Eu e o Carnaval. Taí um relacionamento pouco amistoso. Confesso que não sou exatamente um adorador da intitulada maior festa popular brasileira. Talvez o problema seja minha total inoperância quando o assunto é gingado. Talvez não suporte as irritantes coreografias dos irritantes axé baianos que inundam as rádios todo começo de ano. Oras, o que dizer de obras-primas como a ‘Dança da Manivela’? Achei que com o tempo passaria a suportar melhor a festa. Pelo contrário, passei a apenas deixá-la passar, assim como as escolas de samba.

Se as marchinhas ainda resgatam os bons tempos com suas letras bem humoradas e sacadas geniais, o que dizer de ‘clássicos’ que nos fazem descer, etilicamente falando, até a boquinha da garrafa? Tente fazer isso lá pelas quatro da matina com uma long neck no chão. Desastre na certa. Mas quem não dirá que se trata de uma recordação para toda a vida? Você e a boquinha da garrafa naquele verão avassalador de fevereiro em pleno salão?

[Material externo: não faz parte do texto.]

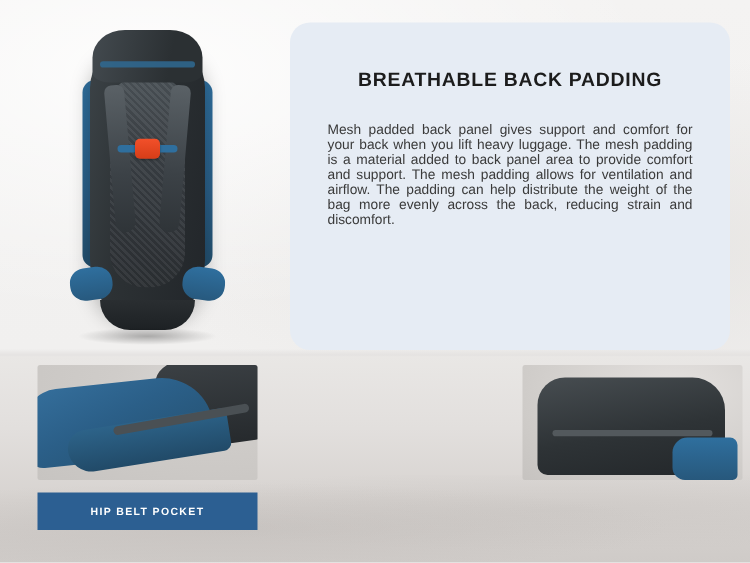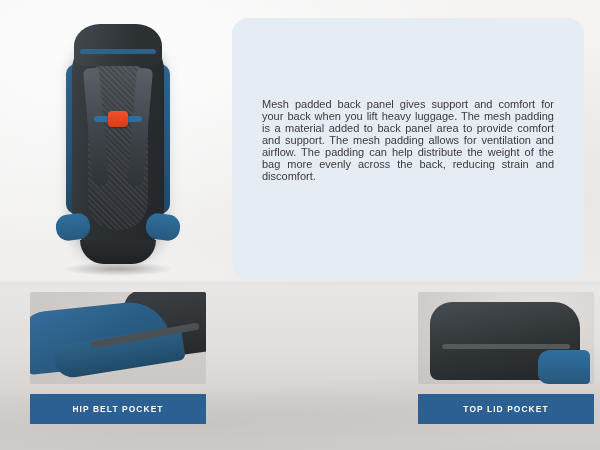--- a/index.html
+++ b/index.html
@@ -342,6 +342,7 @@
   </div>
 
   <div class="card">
+    <h1>BREATHABLE BACK PADDING</h1>
     <p>Mesh padded back panel gives support and comfort for your back when you lift heavy luggage. The mesh padding is a material added to back panel area to provide comfort and support. The mesh padding allows for ventilation and airflow. The padding can help distribute the weight of the bag more  evenly across the back, reducing strain and discomfort.</p>
   </div>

Realmente inesquecível.

Incrível como o Carnaval é realmente oportuno para celebridades instantâneas que se tornam rainha de bateria e passam a estampar revistas de todo Brasil ao sambar e suar nas centenas de ensaios promovidos pelas agremiações carnavalescas durante a preparação para o desfile oficial. O que fazer no restante do ano? Simples. Malhar para chegar bem no próximo Carnaval. Trata-se praticamente de uma nova profissão. Alô, autoridades trabalhistas, vamos dar uma força aqui para estas beldades sazonais.

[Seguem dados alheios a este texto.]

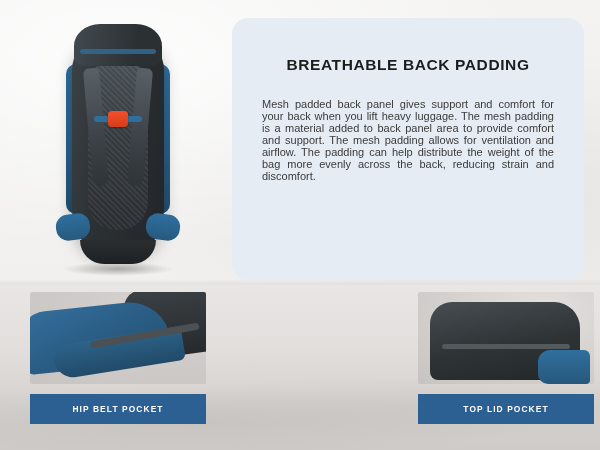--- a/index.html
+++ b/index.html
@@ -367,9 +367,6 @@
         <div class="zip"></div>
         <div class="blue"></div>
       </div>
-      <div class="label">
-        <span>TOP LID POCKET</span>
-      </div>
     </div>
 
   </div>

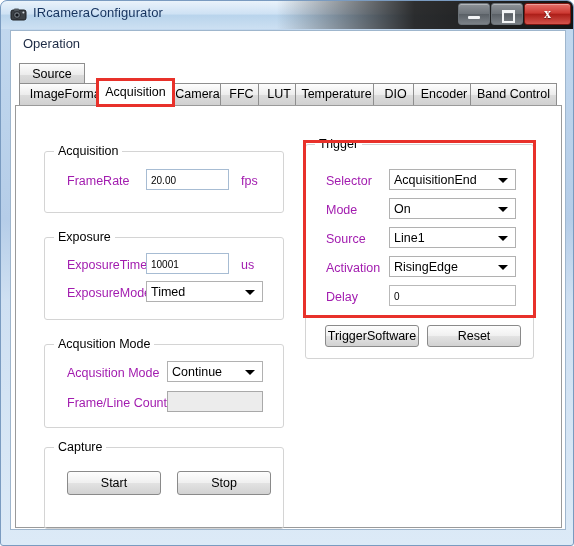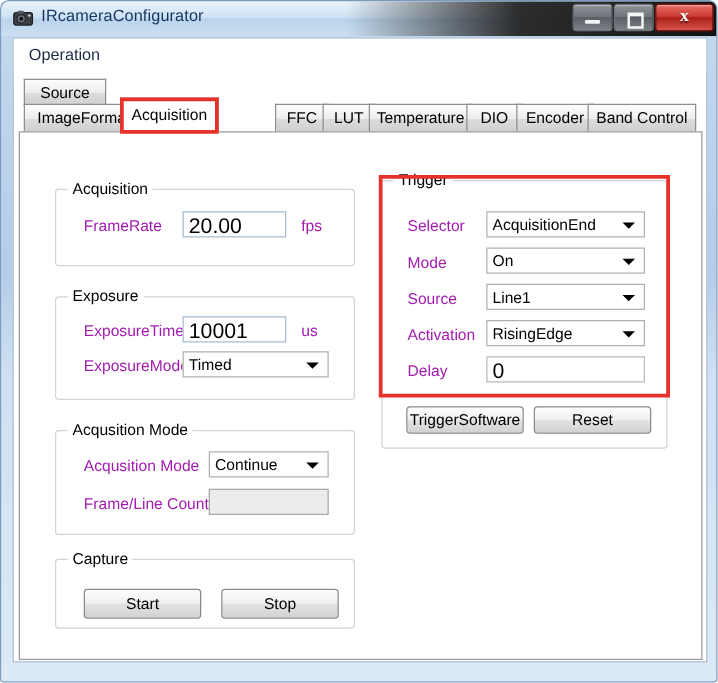--- a/index.html
+++ b/index.html
@@ -305,6 +305,7 @@
 
       <div class="tab row2 selected" style="left:85px; width:79px;">Acquisition</div>
 
+      <div class="tab row2" style="left:159px; width:55px;">Camera</div>
 
       <div class="tab row2" style="left:209px; width:43px;">FFC</div>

Não me entenda como um rabugento. Já tive Carnavais legais. Mas nenhum deles está no topo dos meus momentos preferidos. Sim, talvez nos encontremos por aí, em algum desfile carnavalesco. Mas, por favor, não me peça para balançar os braços ao som de ‘olha a onda, olha a onda…’. Isto seria demais para este escriba, que só não dorme os cinco dias de Carnaval para poder estar ao lado dos amigos, como os da foto abaixo. Se não fossem eles, como fazer da vida uma constante folia?